__What this task involves__
Omit the images. Reproduce each line of the records exactly as it appears.

__Entries shown__
- - -
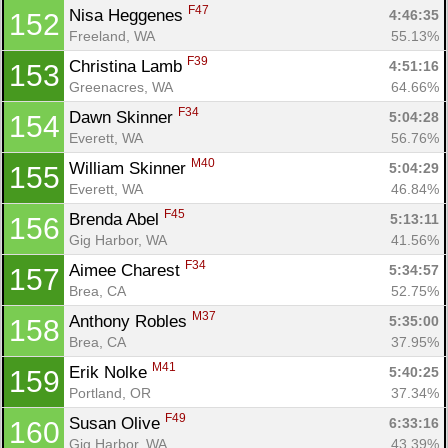
F47
Nisa Heggenes 
4:46:35
152
Freeland, WA
55.13%
F39
Christina Lamb 
4:51:16
153
Greenacres, WA
64.66%
F34
Dawn Skinner 
5:04:28
154
Everett, WA
56.76%
M40
William Skinner 
5:04:29
155
Everett, WA
46.84%
F45
Brenda Abel 
5:13:11
156
Gig Harbor, WA
41.56%
F34
Aimee Charest 
5:34:57
157
Brea, CA
52.75%
M37
Anthony Robles 
5:35:00
158
Brea, CA
37.95%
M41
Erik Nolke 
5:40:25
159
Portland, OR
37.34%
F49
Susan Olive 
6:33:16
160
Gig Harbor, WA
43.39%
- - -
__Answer space__
F47
Nisa Heggenes 
4:46:35
152
Freeland, WA
55.13%
F39
Christina Lamb 
4:51:16
153
Greenacres, WA
64.66%
F34
Dawn Skinner 
5:04:28
154
Everett, WA
56.76%
M40
William Skinner 
5:04:29
155
Everett, WA
46.84%
F45
Brenda Abel 
5:13:11
156
Gig Harbor, WA
41.56%
F34
Aimee Charest 
5:34:57
157
Brea, CA
52.75%
M37
Anthony Robles 
5:35:00
158
Brea, CA
37.95%
M41
Erik Nolke 
5:40:25
159
Portland, OR
37.34%
F49
Susan Olive 
6:33:16
160
Gig Harbor, WA
43.39%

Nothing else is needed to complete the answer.